Earth’s expanding girth

01 Aug 2002

It is well known that the Earth is slightly flattened at its poles, but a US study shows that it has become even less spherical since 1998. Analysing recent satellite laser data, Christopher Cox of Raytheon and Benjamin Chao of NASA were surprised to see a substantial shift of mass away from the poles and towards the equator. The researchers think that a flip in the Earth’s magnetic field or the strong El Niño effect of 1998 could have caused this jump in ‘oblateness’ (C Cox and B Chao 2002 Science 297 831).

The rotation of the Earth and convection in its mantle make our planet about 0.3% wider around its equator than it is around its meridian. Changes in this mass distribution — which can be determined from the strength of the local gravitational field — have been tracked for decades using satellite laser ranging. In this technique, laser pulses are reflected back to Earth by a satellite. The time this takes is used to calculate the location of the satellite, which is related to the local gravitational field of the Earth.

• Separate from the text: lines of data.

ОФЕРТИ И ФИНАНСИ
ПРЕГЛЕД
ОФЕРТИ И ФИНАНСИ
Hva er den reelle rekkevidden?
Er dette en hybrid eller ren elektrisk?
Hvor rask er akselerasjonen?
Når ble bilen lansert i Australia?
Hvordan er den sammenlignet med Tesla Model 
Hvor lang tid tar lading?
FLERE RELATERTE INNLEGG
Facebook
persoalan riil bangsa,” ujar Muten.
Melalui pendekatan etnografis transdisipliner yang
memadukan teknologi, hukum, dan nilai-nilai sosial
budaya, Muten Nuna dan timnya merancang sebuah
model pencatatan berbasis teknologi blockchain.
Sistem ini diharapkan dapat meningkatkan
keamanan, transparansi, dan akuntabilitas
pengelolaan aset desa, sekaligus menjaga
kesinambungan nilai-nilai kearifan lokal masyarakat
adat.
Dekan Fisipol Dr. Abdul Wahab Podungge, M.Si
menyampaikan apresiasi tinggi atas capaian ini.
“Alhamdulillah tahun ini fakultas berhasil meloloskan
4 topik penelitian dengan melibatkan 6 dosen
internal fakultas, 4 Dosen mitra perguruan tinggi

Geophysicists know from such measurements that the Earth had slowly been getting more spherical, an effect thought to arise from “post-glacial rebound”. This occurs at the end of an ice age, when ice melts into water and returns to the sea and the atmosphere. This reduces the pressure on the land beneath the glaciers, and this land is slowly pushed back to its former position by the Earth’s mantle.

But when Cox and Chao studied laser-ranging data collected between 1979 and 2001, they found that this trend reversed sharply in 1998. This means that mass must be moving away from the poles and towards the equator – and any such process must involve either the atmosphere, the ocean or the Earth’s mantle.

El Niño is a good candidate for this process, say the researchers. El Niño and La Niña are alternating hot and cold periods in the atmosphere and ocean of the Pacific, each lasting about six months. Although the effects of these phenomena on flow patterns in the ocean are not well understood, the strongest El Niño this century coincided with the abrupt change in oblateness that took place in 1998.

Another possible cause is a sudden change in the Earth’s magnetic field, which would affect the flow of the Earth’s liquid outer core. Such an event was observed in 1999, and Cox and Chao speculate that changes in this layer preceding the flip could have triggered the rise in oblateness.

But the researchers ruled out a link with global warming, which they initially thought could have raised sea levels significantly by melting polar ice. Records dating back to 1992 showed that this rise was too small to account for the observed shift in mass.